### Passage:
Control feels great, whether on foot or in vehicle (or our favourite, on horse), and there's simple Prince of Persia-style mechanics to level navigation. On that matter, four-wheeled characters get shortest thrift, making travelling anywhere outside wide open spaces or race tracks difficult.

You can also tell that now they've got the platform built and foundations in place, the development team are going to have a lot more fun inventing worlds and gameplay. There's a solid idea behind all this, and moving forward we'd like to see what they can do with other Disney properties - be it spandex-wearing super heroes or Galaxies Far, Far Away.

We can't argue with the gameplay; Avalanche Software continue its pedigree of enjoyable Disney tie-ins. The figurine mini-games aren't the best, but they're a nice addition to have. But even if the continued costs are going to be heavy on the wallet (£29.99 for a character three-pack, £14.99 for a single one, £3.99 for two randomised item Discs, £34.99 for a new world to play in, and two characters to play with) there's enough in the Starter Pack to keep you immersed in the game while you're saving for your next Play Set. And since the gameplay - no matter what world you're invested in - is enjoyable (and you've three to dig into), even the irksome issue of locked content in Toy Box will be solved painlessly enough given time.

### Data:

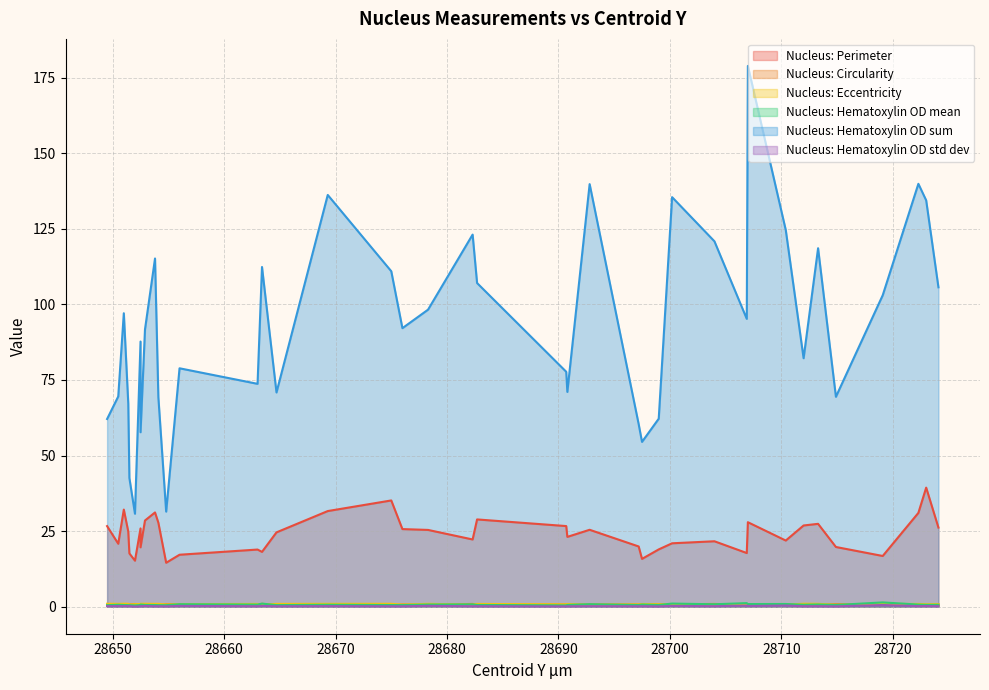

At 28651.4, list the series in order from largest to smallest.

Nucleus: Hematoxylin OD sum, Nucleus: Perimeter, Nucleus: Eccentricity, Nucleus: Circularity, Nucleus: Hematoxylin OD mean, Nucleus: Hematoxylin OD std dev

### Actions to take:
1. Answer these from the game review:
(a) Which characters are said to get the shortest thrift?
(b) Which developer does the review name?
(c) What does a single character cost?
2. Write out the part of the game review starting at "We can't argue" and ending at "enough given time.".
3. List every price the game review gives, along with what each one buys.

### Answers by item number:
1.
(a) Four-wheeled characters
(b) Avalanche Software
(c) £14.99

2.
We can't argue with the gameplay; Avalanche Software continue its pedigree of enjoyable Disney tie-ins. The figurine mini-games aren't the best, but they're a nice addition to have. But even if the continued costs are going to be heavy on the wallet (£29.99 for a character three-pack, £14.99 for a single one, £3.99 for two randomised item Discs, £34.99 for a new world to play in, and two characters to play with) there's enough in the Starter Pack to keep you immersed in the game while you're saving for your next Play Set. And since the gameplay - no matter what world you're invested in - is enjoyable (and you've three to dig into), even the irksome issue of locked content in Toy Box will be solved painlessly enough given time.

3.
- £29.99: a character three-pack
- £14.99: a single character
- £3.99: two randomised item Discs
- £34.99: a new world to play in, and two characters to play with